TASK OBJECTIVE
Could you reproduce all of the entries below without a single change?
──────────────────────────────
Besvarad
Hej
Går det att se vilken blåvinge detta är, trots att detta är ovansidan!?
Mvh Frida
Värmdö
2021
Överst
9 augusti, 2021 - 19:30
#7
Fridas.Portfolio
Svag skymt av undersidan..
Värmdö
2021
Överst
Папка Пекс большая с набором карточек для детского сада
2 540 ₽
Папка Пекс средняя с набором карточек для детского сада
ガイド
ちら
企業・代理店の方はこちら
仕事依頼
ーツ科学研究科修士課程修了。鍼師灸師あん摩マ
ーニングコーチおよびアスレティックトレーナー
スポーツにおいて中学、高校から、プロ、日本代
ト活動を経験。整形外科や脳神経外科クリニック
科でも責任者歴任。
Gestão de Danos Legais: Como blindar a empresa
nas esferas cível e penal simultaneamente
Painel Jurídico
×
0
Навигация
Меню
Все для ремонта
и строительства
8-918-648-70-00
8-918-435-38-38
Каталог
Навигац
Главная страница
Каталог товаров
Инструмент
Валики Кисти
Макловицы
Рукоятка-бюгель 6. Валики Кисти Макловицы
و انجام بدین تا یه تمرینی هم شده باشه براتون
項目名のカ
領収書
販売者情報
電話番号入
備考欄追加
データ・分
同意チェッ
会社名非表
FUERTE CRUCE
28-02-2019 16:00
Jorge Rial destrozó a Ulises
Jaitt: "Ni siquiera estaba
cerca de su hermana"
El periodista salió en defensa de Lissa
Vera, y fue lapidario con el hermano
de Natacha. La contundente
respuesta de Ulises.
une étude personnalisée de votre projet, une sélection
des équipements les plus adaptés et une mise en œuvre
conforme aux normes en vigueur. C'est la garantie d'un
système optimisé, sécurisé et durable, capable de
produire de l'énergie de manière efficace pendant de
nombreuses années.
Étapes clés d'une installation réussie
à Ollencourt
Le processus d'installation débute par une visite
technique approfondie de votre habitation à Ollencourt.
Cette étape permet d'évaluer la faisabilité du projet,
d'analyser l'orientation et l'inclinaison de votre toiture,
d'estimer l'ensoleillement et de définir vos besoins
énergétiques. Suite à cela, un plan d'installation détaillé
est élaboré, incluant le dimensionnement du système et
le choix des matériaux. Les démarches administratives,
──────────────────────────────
PROBLEM SOLUTION
Besvarad
Hej
Går det att se vilken blåvinge detta är, trots att detta är ovansidan!?
Mvh Frida
Värmdö
2021
Överst
9 augusti, 2021 - 19:30
#7
Fridas.Portfolio
Svag skymt av undersidan..
Värmdö
2021
Överst
Папка Пекс большая с набором карточек для детского сада
2 540 ₽
Папка Пекс средняя с набором карточек для детского сада
ガイド
ちら
企業・代理店の方はこちら
仕事依頼
ーツ科学研究科修士課程修了。鍼師灸師あん摩マ
ーニングコーチおよびアスレティックトレーナー
スポーツにおいて中学、高校から、プロ、日本代
ト活動を経験。整形外科や脳神経外科クリニック
科でも責任者歴任。
Gestão de Danos Legais: Como blindar a empresa
nas esferas cível e penal simultaneamente
Painel Jurídico
×
0
Навигация
Меню
Все для ремонта
и строительства
8-918-648-70-00
8-918-435-38-38
Каталог
Навигац
Главная страница
Каталог товаров
Инструмент
Валики Кисти
Макловицы
Рукоятка-бюгель 6. Валики Кисти Макловицы
و انجام بدین تا یه تمرینی هم شده باشه براتون
項目名のカ
領収書
販売者情報
電話番号入
備考欄追加
データ・分
同意チェッ
会社名非表
FUERTE CRUCE
28-02-2019 16:00
Jorge Rial destrozó a Ulises
Jaitt: "Ni siquiera estaba
cerca de su hermana"
El periodista salió en defensa de Lissa
Vera, y fue lapidario con el hermano
de Natacha. La contundente
respuesta de Ulises.
une étude personnalisée de votre projet, une sélection
des équipements les plus adaptés et une mise en œuvre
conforme aux normes en vigueur. C'est la garantie d'un
système optimisé, sécurisé et durable, capable de
produire de l'énergie de manière efficace pendant de
nombreuses années.
Étapes clés d'une installation réussie
à Ollencourt
Le processus d'installation débute par une visite
technique approfondie de votre habitation à Ollencourt.
Cette étape permet d'évaluer la faisabilité du projet,
d'analyser l'orientation et l'inclinaison de votre toiture,
d'estimer l'ensoleillement et de définir vos besoins
énergétiques. Suite à cela, un plan d'installation détaillé
est élaboré, incluant le dimensionnement du système et
le choix des matériaux. Les démarches administratives,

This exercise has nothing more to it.